Working data Start Marker

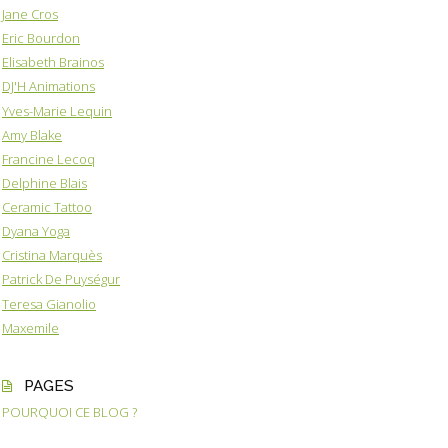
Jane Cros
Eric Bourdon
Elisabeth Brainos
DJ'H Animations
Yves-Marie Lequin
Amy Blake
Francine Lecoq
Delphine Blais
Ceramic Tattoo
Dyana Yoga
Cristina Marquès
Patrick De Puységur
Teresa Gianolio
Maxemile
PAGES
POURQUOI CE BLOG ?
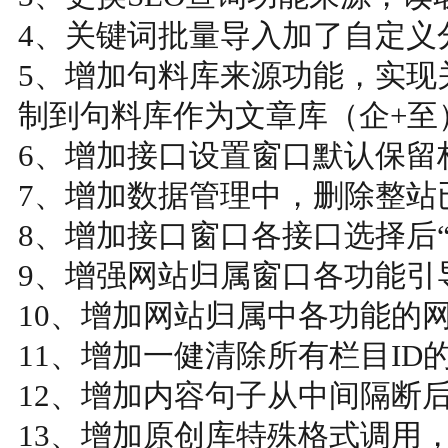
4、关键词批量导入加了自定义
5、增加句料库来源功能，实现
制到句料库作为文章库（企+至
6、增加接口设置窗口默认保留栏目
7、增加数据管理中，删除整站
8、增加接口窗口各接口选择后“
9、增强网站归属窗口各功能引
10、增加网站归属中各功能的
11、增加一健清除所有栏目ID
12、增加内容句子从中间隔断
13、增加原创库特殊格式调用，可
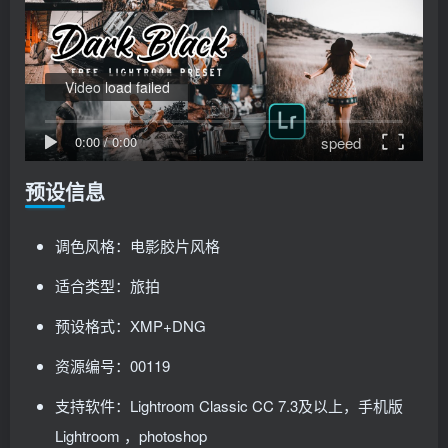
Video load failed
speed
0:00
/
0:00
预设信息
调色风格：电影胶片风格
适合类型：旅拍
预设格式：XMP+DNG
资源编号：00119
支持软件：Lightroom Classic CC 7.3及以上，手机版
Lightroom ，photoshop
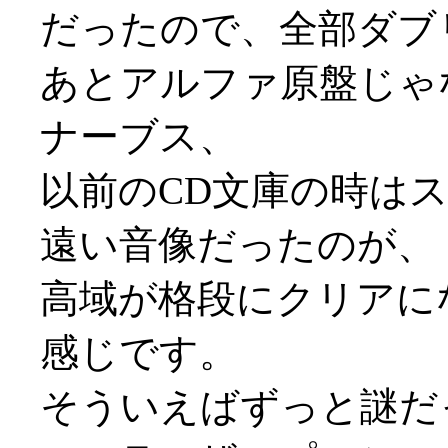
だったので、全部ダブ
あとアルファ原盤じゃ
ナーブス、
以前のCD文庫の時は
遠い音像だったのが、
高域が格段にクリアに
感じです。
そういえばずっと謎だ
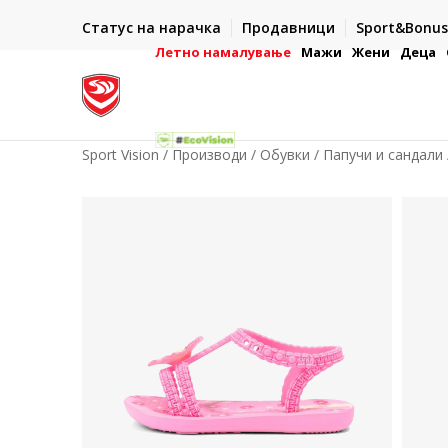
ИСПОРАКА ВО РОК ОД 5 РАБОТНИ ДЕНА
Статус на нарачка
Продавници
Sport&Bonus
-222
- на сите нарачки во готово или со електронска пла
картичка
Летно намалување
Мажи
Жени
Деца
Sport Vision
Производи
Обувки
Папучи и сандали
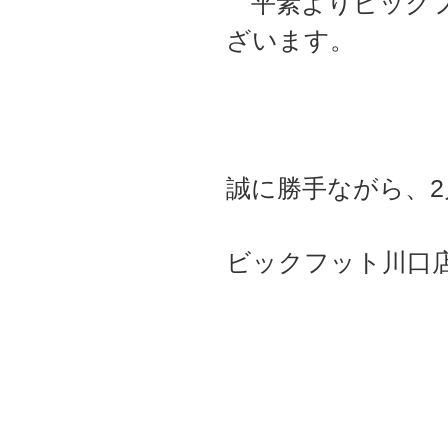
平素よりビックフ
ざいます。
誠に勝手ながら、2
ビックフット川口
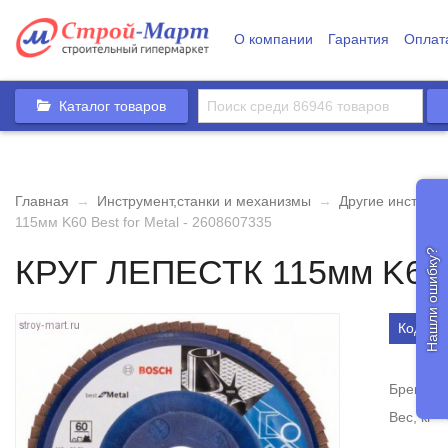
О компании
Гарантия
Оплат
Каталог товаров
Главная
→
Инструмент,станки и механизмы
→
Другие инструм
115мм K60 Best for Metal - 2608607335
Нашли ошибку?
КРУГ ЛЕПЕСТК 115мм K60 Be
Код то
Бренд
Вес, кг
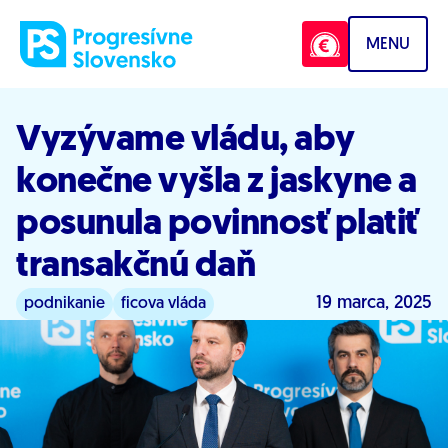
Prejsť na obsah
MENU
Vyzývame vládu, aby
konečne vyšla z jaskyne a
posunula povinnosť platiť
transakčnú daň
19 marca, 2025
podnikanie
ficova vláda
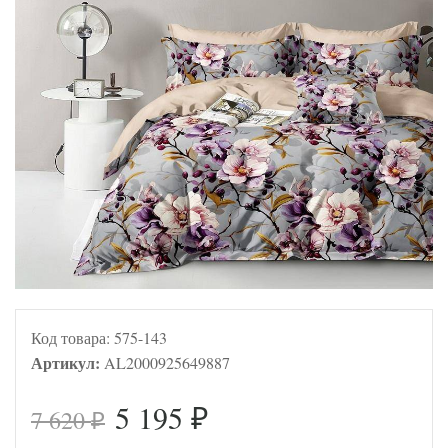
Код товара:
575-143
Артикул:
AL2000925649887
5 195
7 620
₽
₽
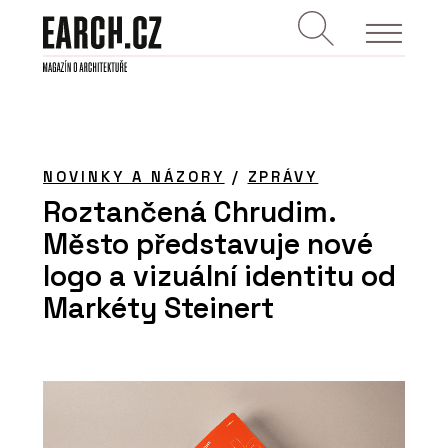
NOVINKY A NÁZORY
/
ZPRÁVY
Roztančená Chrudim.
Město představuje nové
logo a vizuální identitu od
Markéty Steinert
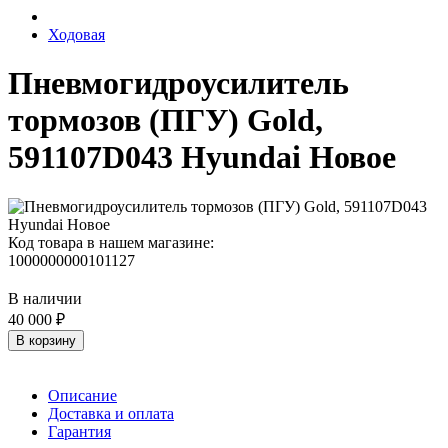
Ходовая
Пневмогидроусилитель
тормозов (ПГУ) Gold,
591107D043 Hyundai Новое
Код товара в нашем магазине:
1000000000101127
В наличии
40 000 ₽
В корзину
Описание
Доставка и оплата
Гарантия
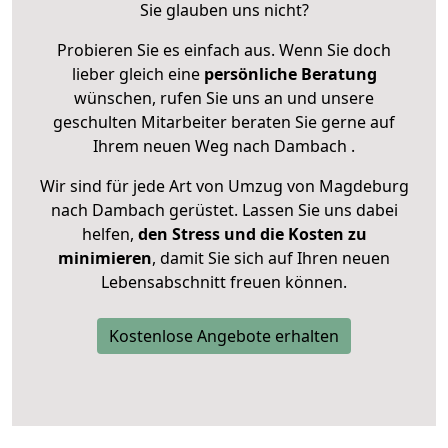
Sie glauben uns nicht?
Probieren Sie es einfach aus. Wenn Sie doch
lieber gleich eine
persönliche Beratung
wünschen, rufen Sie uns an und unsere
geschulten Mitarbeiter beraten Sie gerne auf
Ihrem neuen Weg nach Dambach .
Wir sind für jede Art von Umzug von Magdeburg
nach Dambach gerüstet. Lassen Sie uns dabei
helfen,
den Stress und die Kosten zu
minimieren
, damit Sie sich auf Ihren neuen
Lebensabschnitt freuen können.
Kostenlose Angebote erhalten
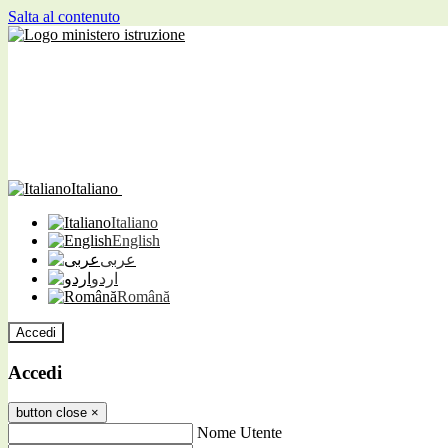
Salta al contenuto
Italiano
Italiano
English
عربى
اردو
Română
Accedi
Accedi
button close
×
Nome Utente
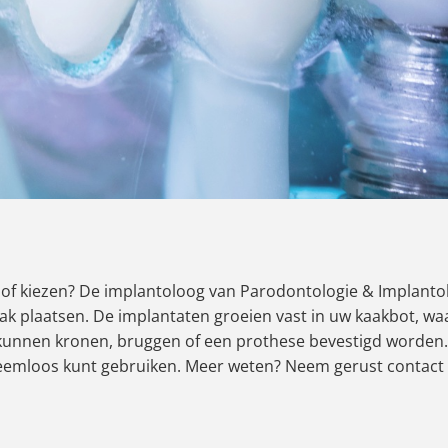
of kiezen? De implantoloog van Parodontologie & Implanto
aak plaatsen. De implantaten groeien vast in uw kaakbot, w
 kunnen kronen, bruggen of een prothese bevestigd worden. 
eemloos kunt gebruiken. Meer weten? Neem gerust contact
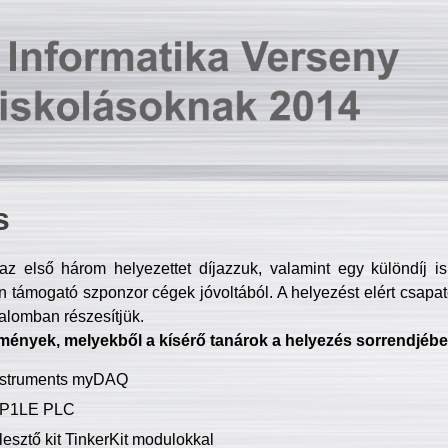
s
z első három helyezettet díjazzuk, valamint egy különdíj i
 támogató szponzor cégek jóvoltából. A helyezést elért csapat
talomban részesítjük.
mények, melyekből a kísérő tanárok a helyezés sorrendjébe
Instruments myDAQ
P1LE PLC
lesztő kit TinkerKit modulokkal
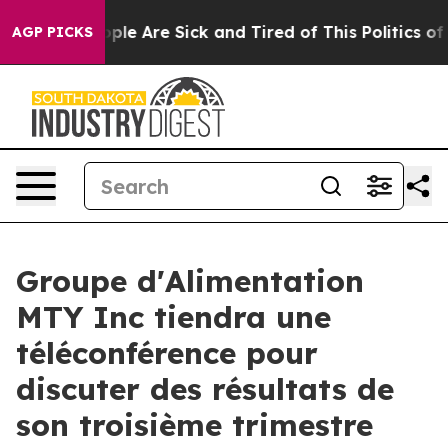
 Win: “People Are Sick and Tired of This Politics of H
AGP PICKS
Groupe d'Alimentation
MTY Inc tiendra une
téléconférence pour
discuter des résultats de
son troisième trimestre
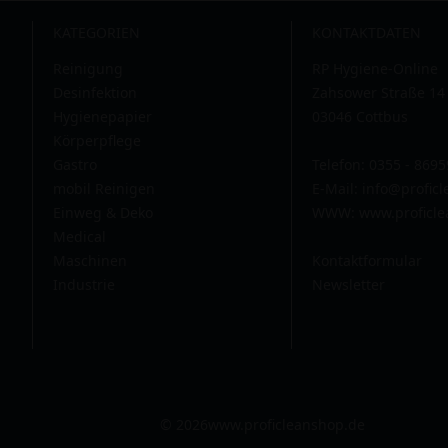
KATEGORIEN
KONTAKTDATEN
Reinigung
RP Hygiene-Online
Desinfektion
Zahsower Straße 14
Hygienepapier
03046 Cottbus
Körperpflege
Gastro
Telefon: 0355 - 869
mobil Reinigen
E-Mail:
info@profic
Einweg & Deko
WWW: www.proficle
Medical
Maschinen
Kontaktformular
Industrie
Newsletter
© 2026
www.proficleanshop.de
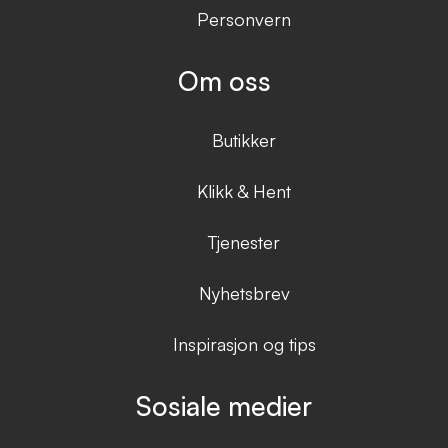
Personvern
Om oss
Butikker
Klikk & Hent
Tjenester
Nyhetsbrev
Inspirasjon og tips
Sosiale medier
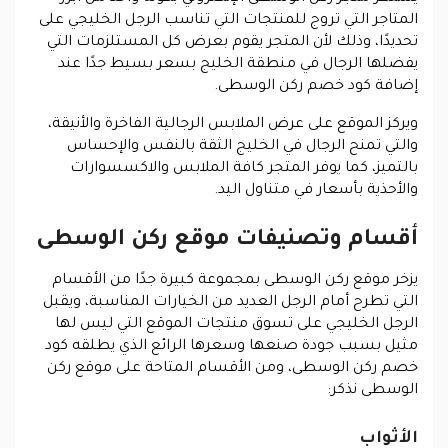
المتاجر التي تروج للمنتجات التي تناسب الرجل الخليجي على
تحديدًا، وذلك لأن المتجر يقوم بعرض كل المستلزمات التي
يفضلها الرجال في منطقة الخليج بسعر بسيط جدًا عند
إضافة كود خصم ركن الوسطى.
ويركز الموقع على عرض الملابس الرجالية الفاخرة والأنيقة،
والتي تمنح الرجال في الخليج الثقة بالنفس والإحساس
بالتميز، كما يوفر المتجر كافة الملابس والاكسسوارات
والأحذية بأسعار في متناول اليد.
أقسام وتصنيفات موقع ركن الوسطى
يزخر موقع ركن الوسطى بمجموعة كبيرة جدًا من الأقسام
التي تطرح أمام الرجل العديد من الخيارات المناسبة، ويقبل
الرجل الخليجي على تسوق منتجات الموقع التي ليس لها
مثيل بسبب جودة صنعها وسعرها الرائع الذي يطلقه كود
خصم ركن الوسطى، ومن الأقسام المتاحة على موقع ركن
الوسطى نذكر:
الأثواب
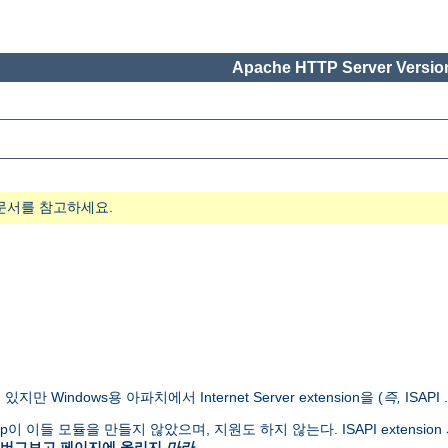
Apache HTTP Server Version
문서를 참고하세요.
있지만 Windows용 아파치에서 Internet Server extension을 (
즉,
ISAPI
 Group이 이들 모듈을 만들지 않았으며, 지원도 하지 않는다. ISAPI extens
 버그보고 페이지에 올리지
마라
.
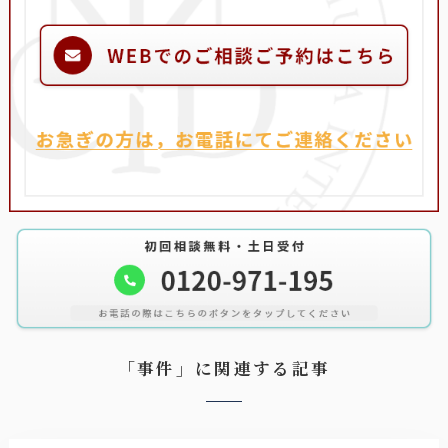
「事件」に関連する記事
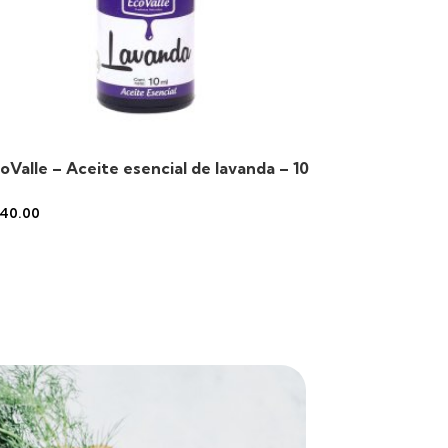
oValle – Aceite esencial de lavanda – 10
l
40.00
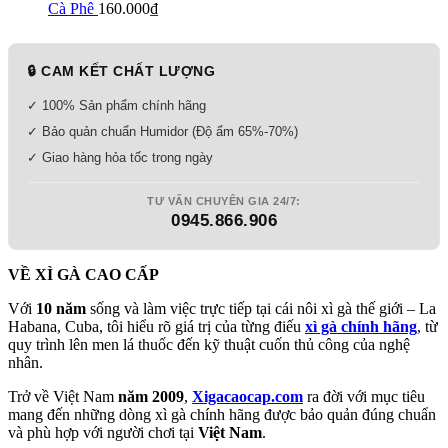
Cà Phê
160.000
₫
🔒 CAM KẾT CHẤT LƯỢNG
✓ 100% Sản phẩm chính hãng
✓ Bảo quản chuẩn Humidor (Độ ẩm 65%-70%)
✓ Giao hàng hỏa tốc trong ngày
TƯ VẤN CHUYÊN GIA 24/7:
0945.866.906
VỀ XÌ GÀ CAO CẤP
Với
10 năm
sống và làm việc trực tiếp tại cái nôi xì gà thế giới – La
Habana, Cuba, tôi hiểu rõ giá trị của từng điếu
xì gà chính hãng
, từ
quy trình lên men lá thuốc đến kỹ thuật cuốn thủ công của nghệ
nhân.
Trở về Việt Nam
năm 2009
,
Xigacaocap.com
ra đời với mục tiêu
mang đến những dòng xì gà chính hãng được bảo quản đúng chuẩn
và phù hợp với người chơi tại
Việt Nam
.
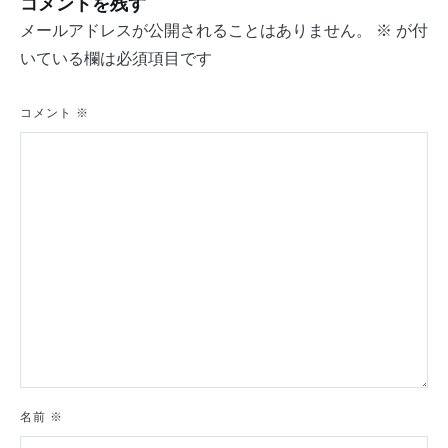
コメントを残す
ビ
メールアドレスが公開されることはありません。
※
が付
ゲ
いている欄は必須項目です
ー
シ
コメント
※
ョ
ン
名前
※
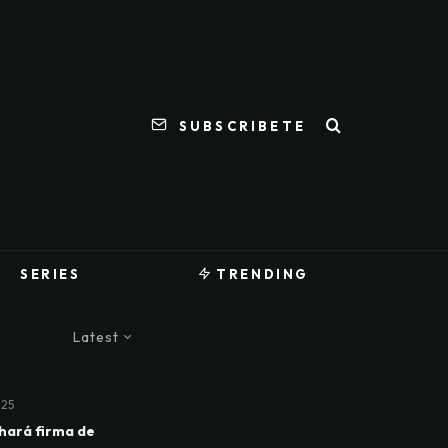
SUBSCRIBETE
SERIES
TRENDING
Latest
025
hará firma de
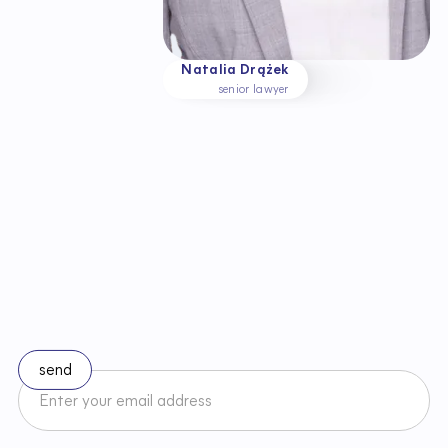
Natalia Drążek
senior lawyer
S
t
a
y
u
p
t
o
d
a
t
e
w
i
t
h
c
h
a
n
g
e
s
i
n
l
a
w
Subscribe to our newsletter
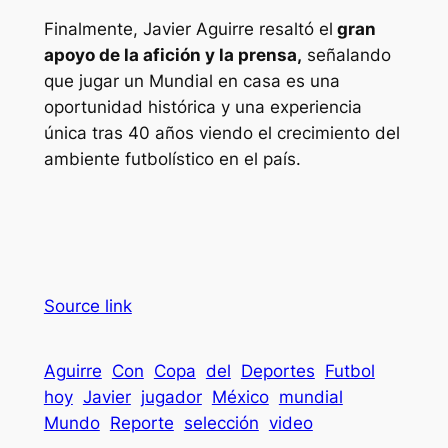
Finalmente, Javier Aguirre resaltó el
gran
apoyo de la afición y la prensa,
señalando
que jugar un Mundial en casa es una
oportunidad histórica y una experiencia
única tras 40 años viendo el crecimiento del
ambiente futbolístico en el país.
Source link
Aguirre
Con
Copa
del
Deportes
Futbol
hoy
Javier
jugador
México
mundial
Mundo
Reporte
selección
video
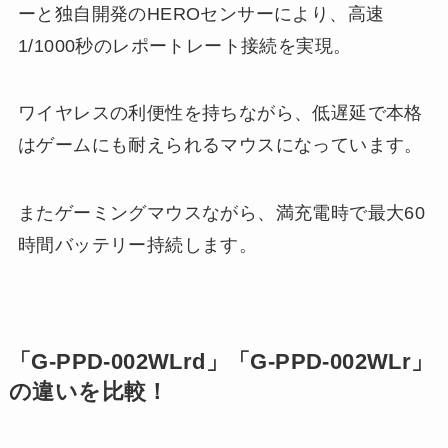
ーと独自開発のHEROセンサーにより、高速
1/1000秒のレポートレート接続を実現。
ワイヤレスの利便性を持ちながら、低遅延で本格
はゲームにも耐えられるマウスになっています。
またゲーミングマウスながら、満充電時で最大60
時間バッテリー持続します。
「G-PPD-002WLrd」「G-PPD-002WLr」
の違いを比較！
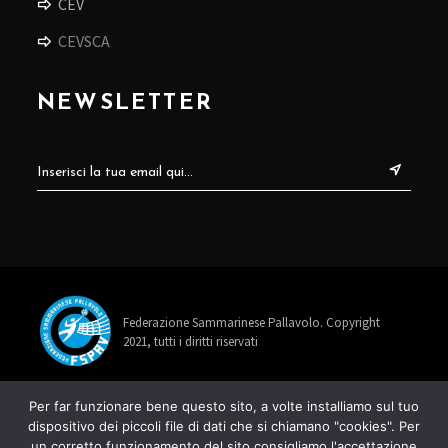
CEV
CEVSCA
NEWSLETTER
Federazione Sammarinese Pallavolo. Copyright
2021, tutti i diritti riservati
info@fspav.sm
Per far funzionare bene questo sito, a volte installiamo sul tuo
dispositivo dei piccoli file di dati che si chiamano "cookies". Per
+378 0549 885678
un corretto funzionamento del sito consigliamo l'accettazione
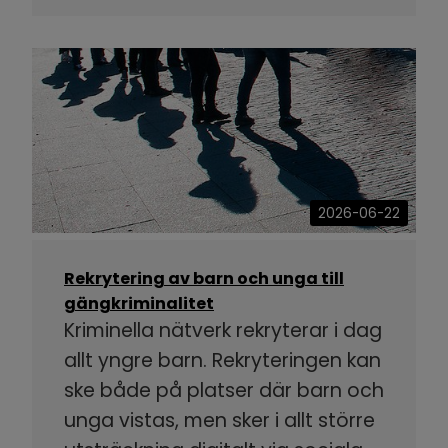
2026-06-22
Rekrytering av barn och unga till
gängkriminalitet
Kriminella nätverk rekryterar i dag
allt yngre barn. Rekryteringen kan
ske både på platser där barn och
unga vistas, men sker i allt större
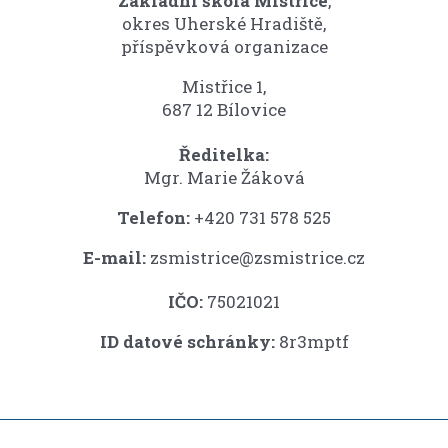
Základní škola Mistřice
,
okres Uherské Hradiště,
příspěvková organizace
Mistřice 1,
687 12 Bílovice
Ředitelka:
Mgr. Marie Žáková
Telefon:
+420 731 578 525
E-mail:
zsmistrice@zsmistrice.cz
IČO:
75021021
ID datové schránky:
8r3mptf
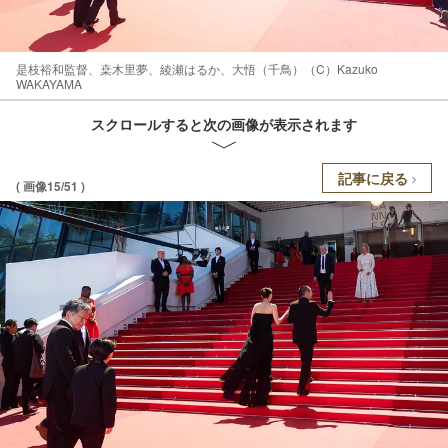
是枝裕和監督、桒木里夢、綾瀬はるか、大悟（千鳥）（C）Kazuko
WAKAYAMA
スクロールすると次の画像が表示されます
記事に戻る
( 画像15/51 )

Working data End Marker

- [Exercise prompt] Wherever a line in the entries holds "neuen", copy that line.

- [Response for this exercise]
Ihrem neuen Weg nach Dambach .
, damit Sie sich auf Ihren neuen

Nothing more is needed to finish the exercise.